Can you post the link of that Mathematica dif. eq. calculator?

 

[jackmell]

That output above is from Mathematica 7 (my copy) which Mathematica expresses in terms of logs I believe it does so to handle all possible cases. However below, a particular IVP is in arctan.
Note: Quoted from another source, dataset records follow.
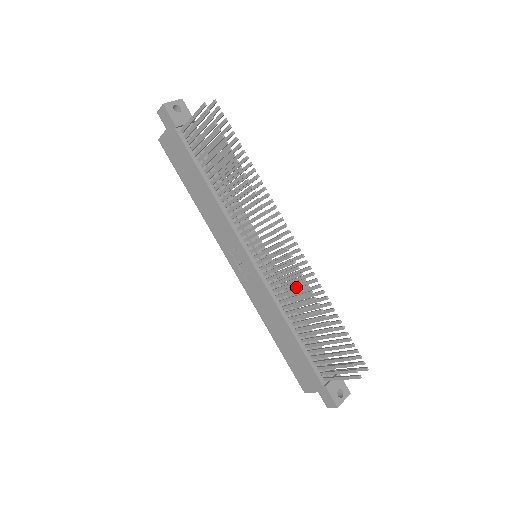
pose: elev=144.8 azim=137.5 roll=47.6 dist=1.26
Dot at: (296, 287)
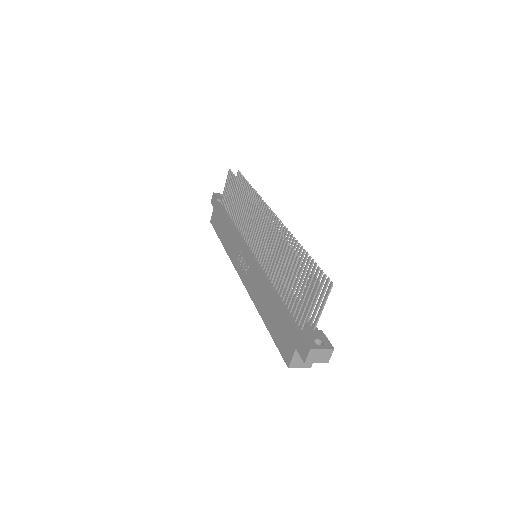
Dot at: occluded
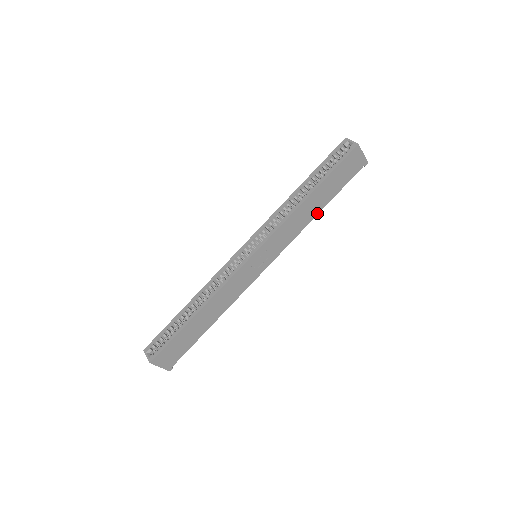
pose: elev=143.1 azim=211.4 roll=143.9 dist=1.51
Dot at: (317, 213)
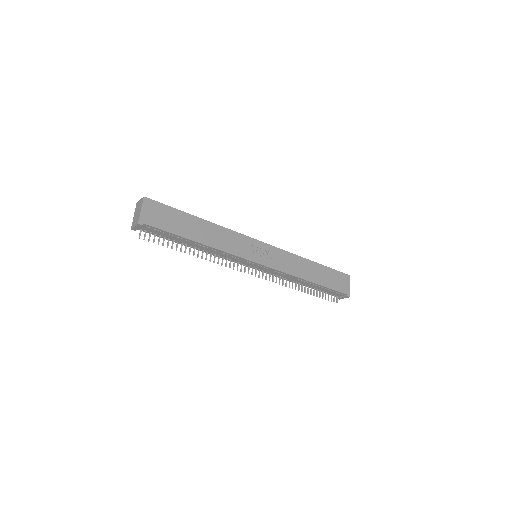
Dot at: (308, 280)
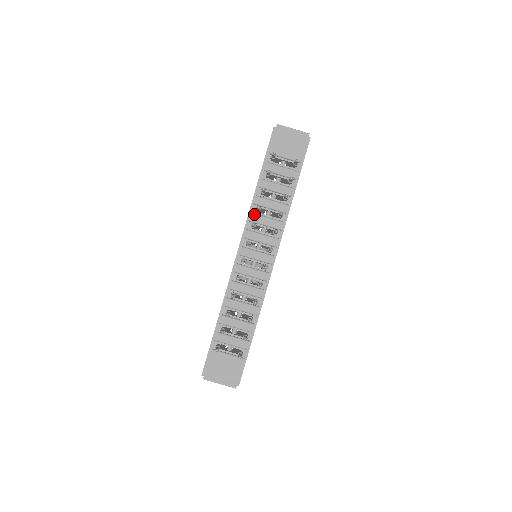
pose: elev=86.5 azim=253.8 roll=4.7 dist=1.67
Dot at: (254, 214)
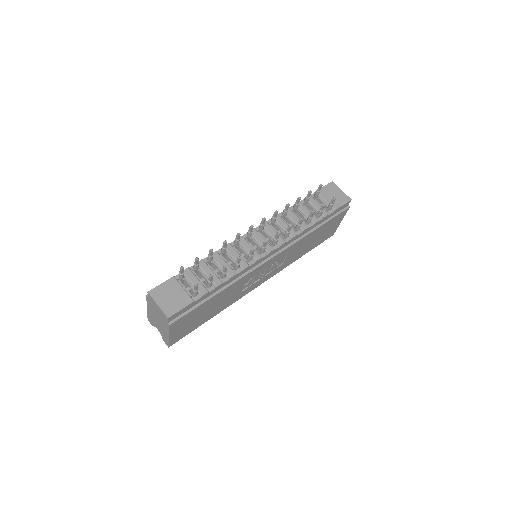
Dot at: (279, 216)
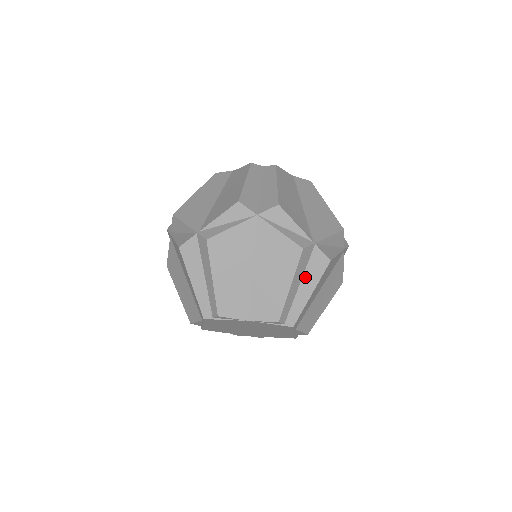
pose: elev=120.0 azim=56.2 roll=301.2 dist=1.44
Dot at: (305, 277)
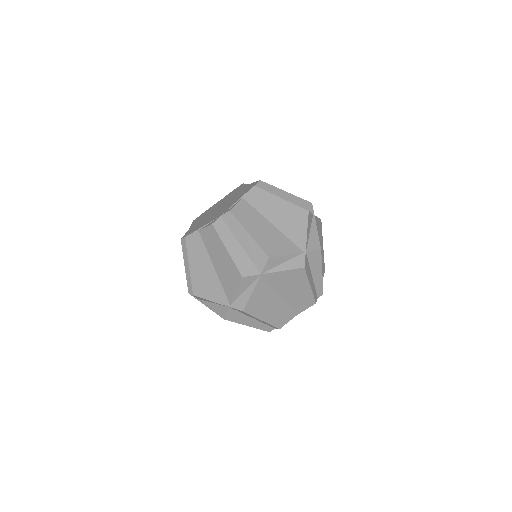
Dot at: (312, 270)
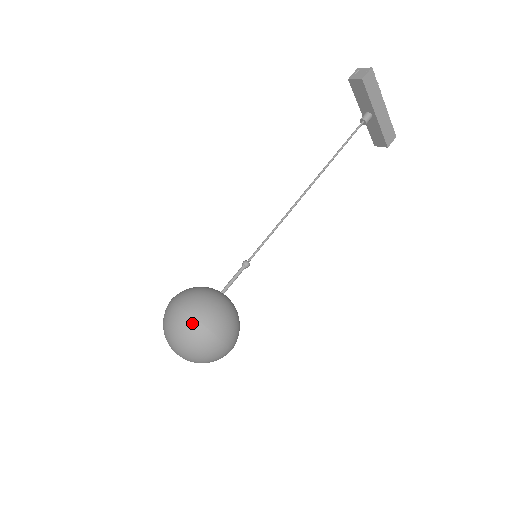
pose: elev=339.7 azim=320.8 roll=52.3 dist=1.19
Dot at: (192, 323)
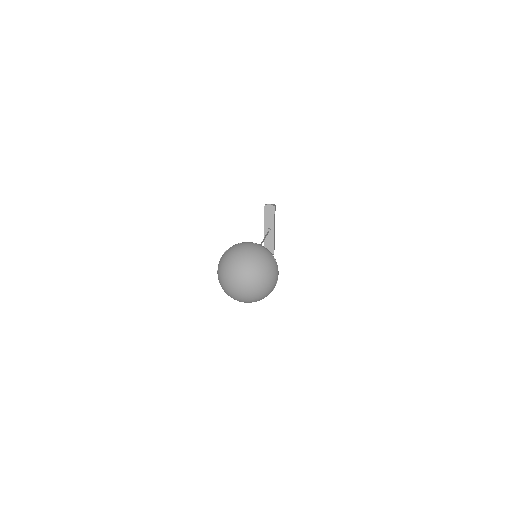
Dot at: (266, 251)
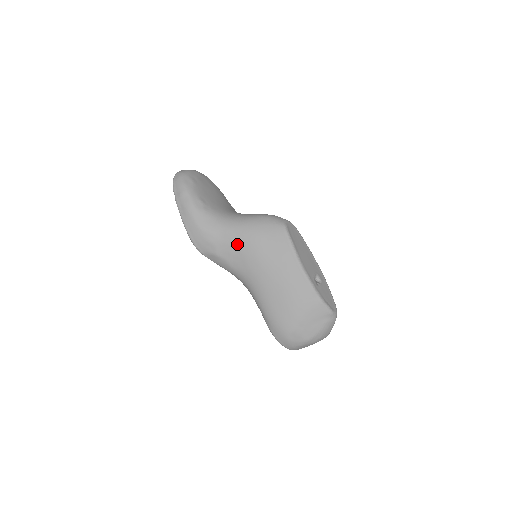
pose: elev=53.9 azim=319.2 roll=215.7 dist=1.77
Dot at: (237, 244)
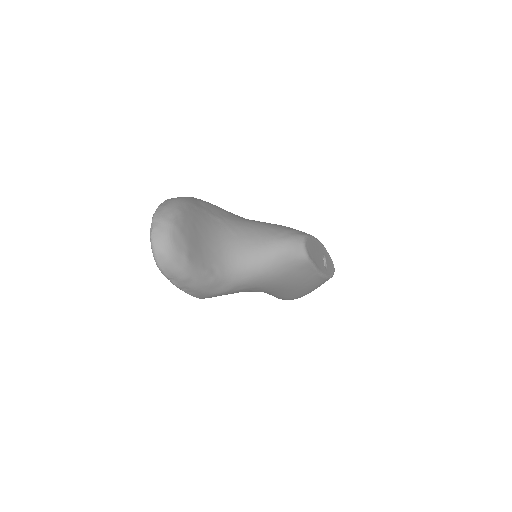
Dot at: (258, 286)
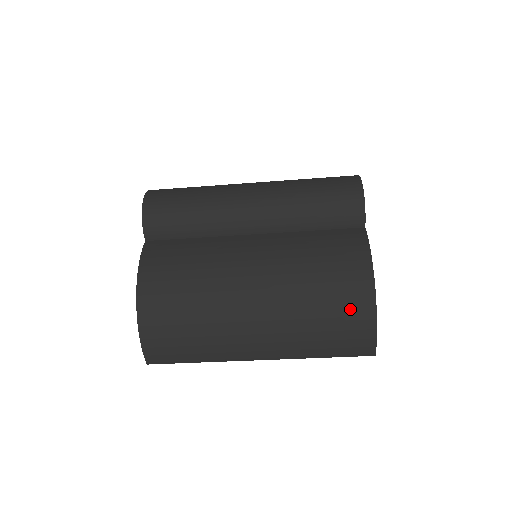
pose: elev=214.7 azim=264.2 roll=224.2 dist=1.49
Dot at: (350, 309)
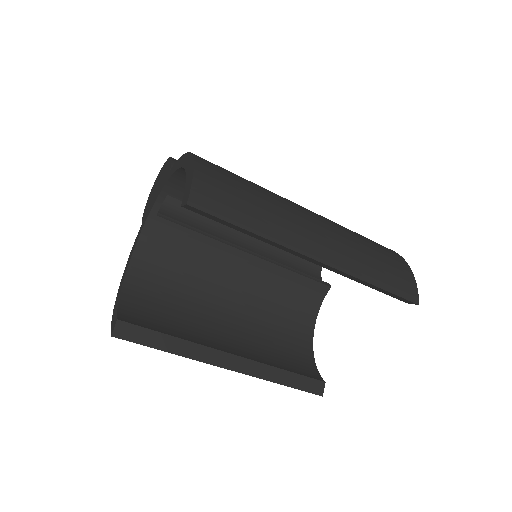
Dot at: (387, 252)
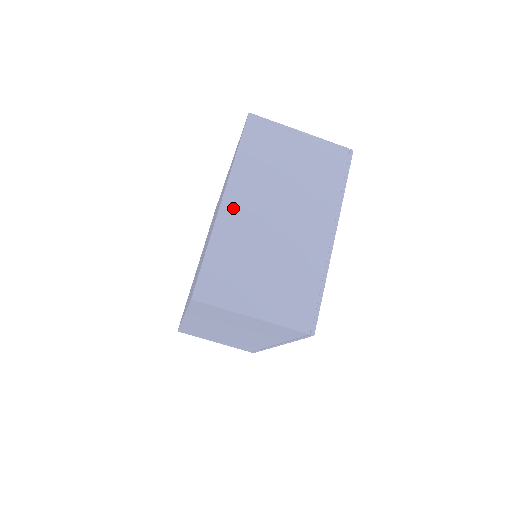
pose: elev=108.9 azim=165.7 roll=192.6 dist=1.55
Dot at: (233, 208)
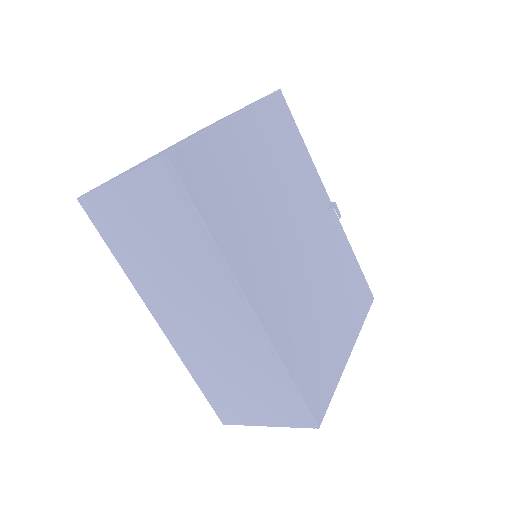
Dot at: occluded
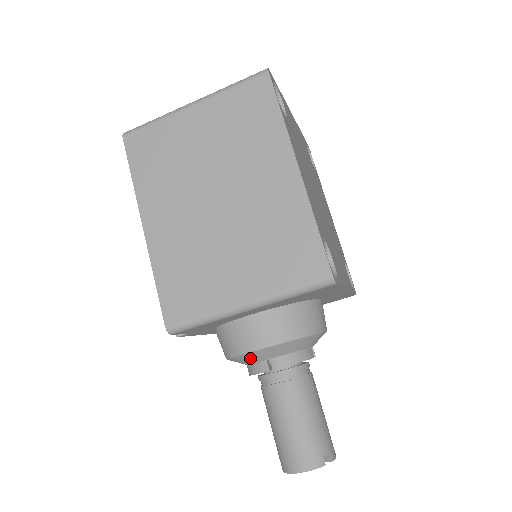
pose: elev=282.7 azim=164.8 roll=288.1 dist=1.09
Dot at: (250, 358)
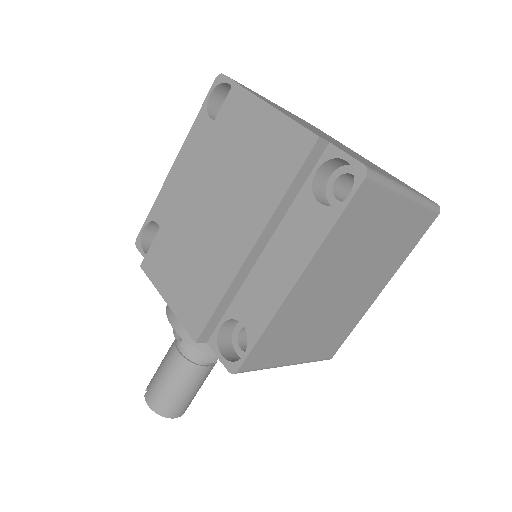
Dot at: occluded
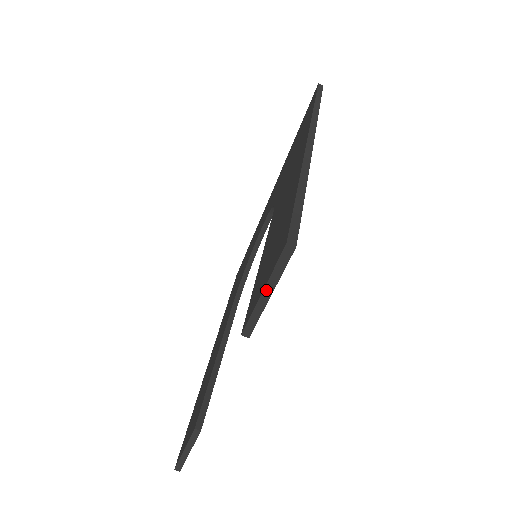
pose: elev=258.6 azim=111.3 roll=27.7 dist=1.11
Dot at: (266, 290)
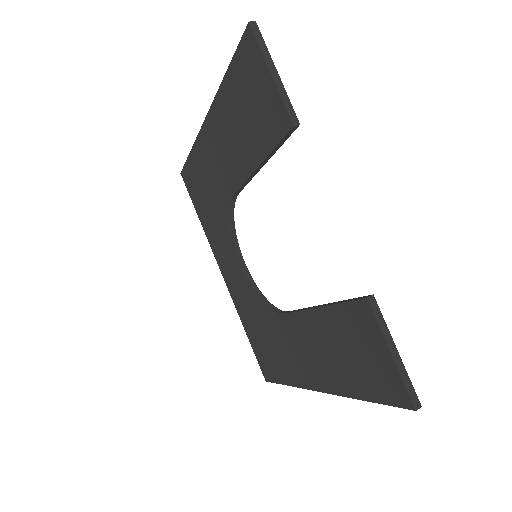
Dot at: (270, 68)
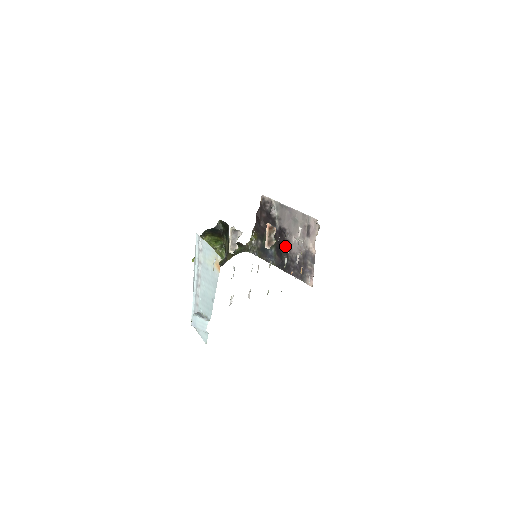
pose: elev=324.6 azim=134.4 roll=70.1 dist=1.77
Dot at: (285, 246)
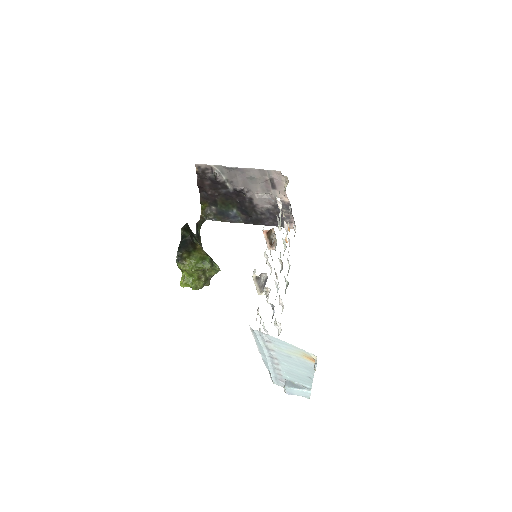
Dot at: (248, 204)
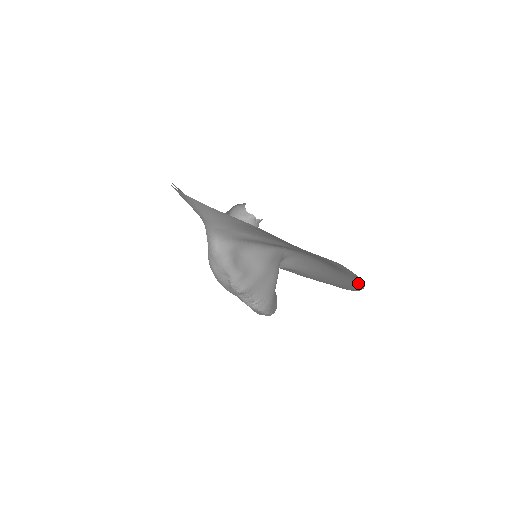
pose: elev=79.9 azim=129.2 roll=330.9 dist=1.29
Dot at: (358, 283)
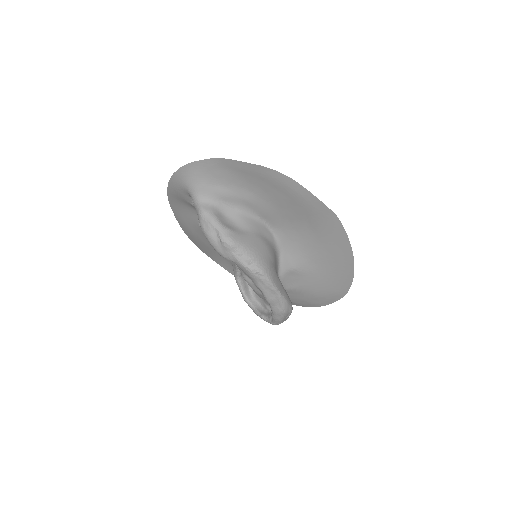
Dot at: (338, 229)
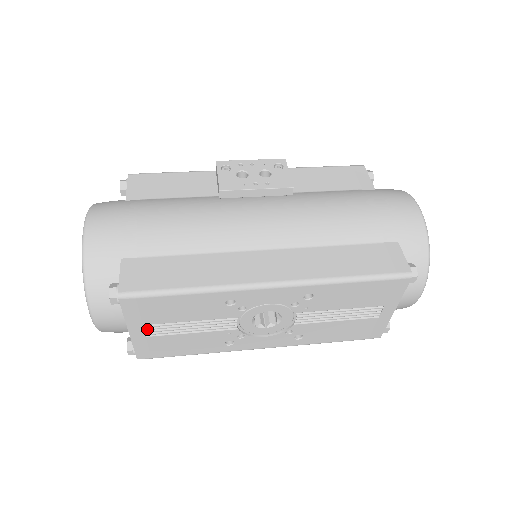
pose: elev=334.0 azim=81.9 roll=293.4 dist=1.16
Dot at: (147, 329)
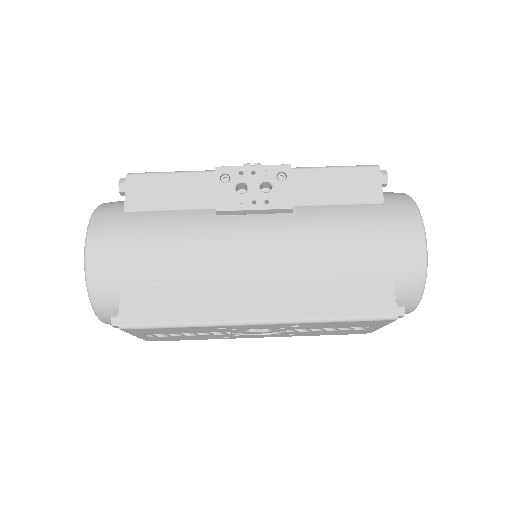
Dot at: (150, 335)
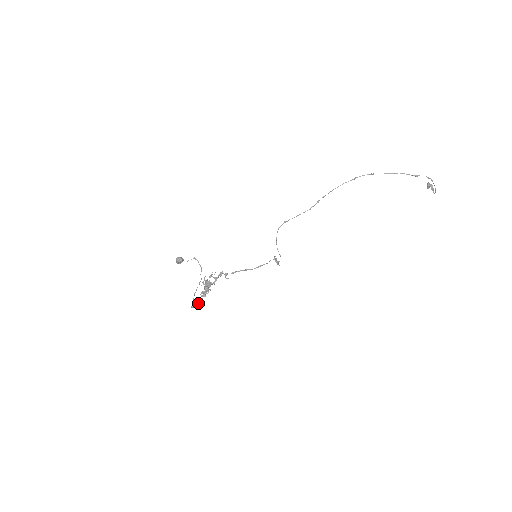
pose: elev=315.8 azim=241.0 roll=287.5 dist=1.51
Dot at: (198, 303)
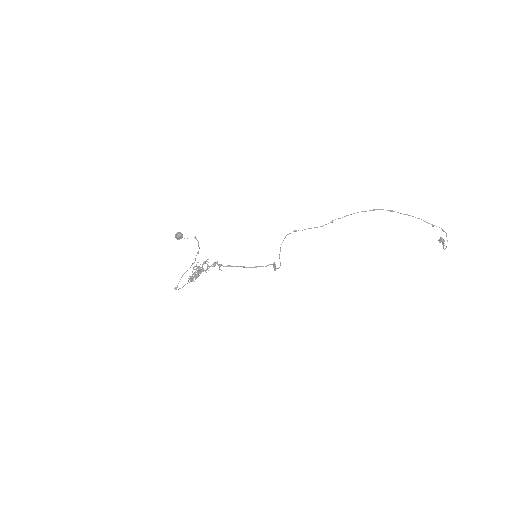
Dot at: (183, 286)
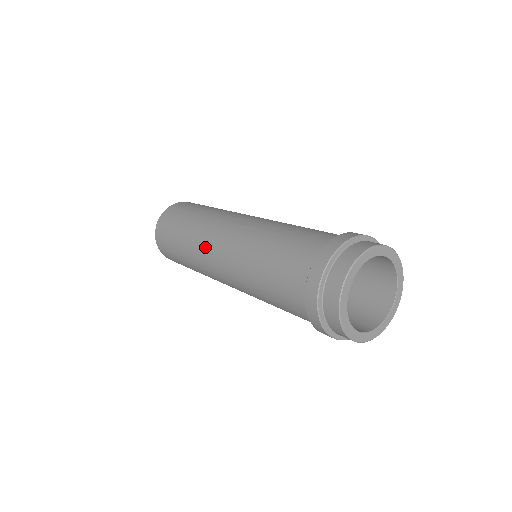
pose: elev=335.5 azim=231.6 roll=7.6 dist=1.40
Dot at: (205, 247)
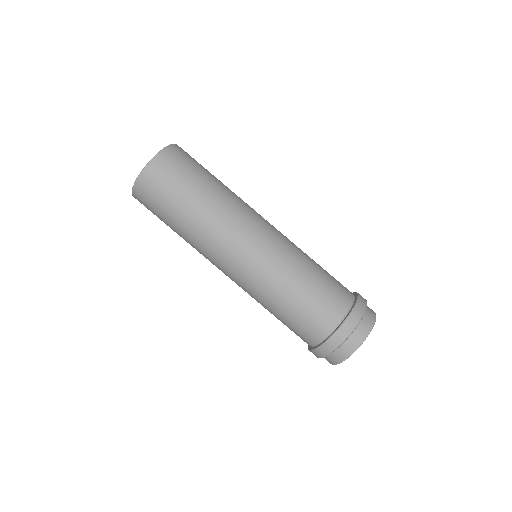
Dot at: (235, 229)
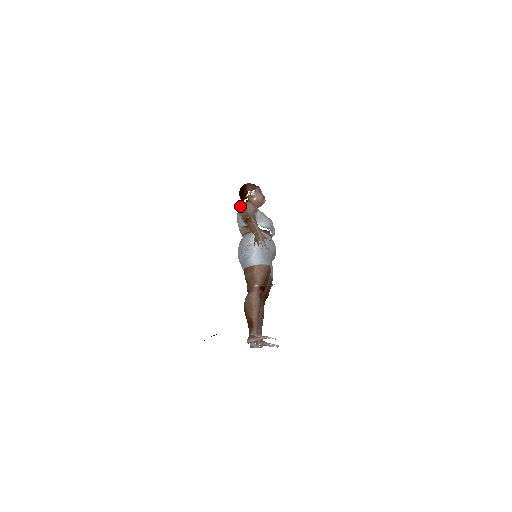
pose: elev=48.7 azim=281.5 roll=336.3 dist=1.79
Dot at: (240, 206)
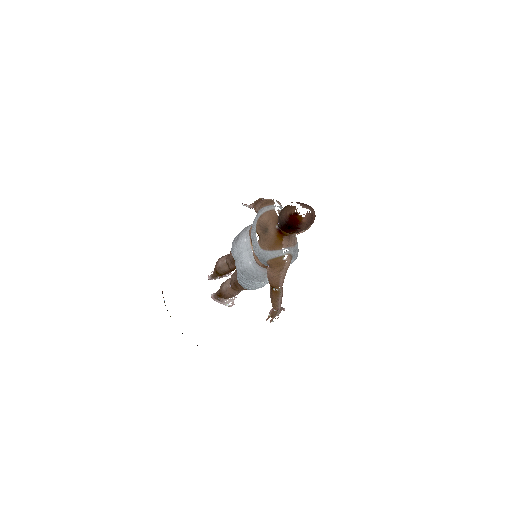
Dot at: (274, 262)
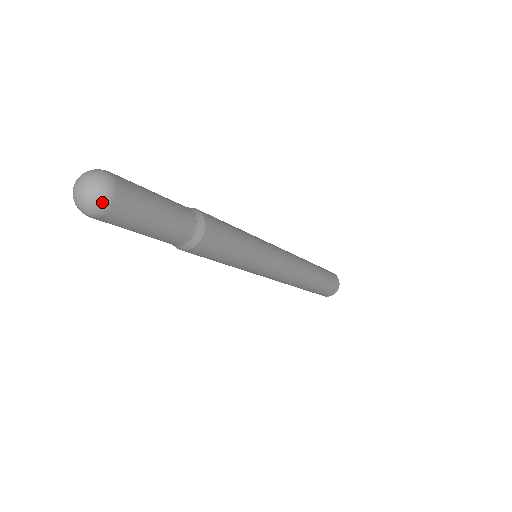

Luckis, as you can see, sometimes the answer is not enough. You still need to understand all the underlying math to really handle it well. Let's look at a simple IVP just for starters:

$$y''=-\frac{2}{y^2},\quad y(0)=2,y'(0)=0$$

Letting $p=y'$, I get:

$$pdp=-\frac{2}{y^2}dy$$

Now integrate from y(0) to some y(x):

$$\int_{p(0)}^{p(x)} pdp=-\int_{y(0)}^{y(x)} \frac{2}{y^2}dy$$

$$p^2-p(0)^2=4(1/y-1/2)$$

or:

$$\left(\frac{dy}{dx}\right)^2=4(1/y-1/2)$$

taking the square root and integrating again:

$$\int_{y(0)}^{y(x)}\frac{dy}{\sqrt{4(1/y-1/2)}}=\pm \int_{x_0}^x xdx$$

doing that integration, making the substitutions and simplifying (the result below is from Mathematica), I get:

$$-\frac{\sqrt{-1+\frac{2}{y}} y+\text{ArcTan}\left[\frac{\sqrt{-1+\frac{2}{y}} (-1+y)}{-2+y}\right]}{\sqrt{2}}\biggr|_{2}^{y(x)}=\pm x$$

which in this case, it's in the form of arctan and note it's improper at the lower limit so I take it's limit at that value and obtain $\frac{\pi}{2\sqrt{2}}$. Now, I can take either the plus or minus value. Here, I'll take the positive value because that's what agrees with the numerical calculations (below) and I get for the final answer:

$$\left(\frac{\sqrt{-1+\frac{2}{y}} y+\text{ArcTan}\left[\frac{\sqrt{-1+\frac{2}{y}} (-1+y)}{-2+y}\right]}{\sqrt{2}}\right)+\frac{\pi }{2 \text{Sqrt}[2]}=x$$

and that's still not too bad because it's easy to generate a table of (x,y) values and compare to the numerical results. In the plot below, the analytical solution is depicted as dots along the numerical one:

mysol = NDSolve[{Derivative[2][y][x] == -2/y[x]^2, y[0] == 2, 
    Derivative[1][y][0] == 0}, y, {x, 0, 2}]

lowy = N[y[1] /. mysol]

mytable = Table[
   {(Sqrt[-1 + 2/y]*y + ArcTan[(Sqrt[-1 + 2/y]*(-1 + y))/
         (-2 + y)])/Sqrt[2] + Pi/(2*Sqrt[2]), y}, 
   {y, lowy[[1]], 2, 0.01}]

lp1 = ListPlot[mytable]

pp1 = Plot[y[x] /. mysol, {x, 0, 2}]

Show[{pp1, lp1}]

Edit: I think I may have a problem with signs above. Probably need to go over that but I'll leave a careful check of it to the interested reader.

 

[luckis11]

Can you post the link of that Mathematica dif. eq. calculator? Private message will do fine.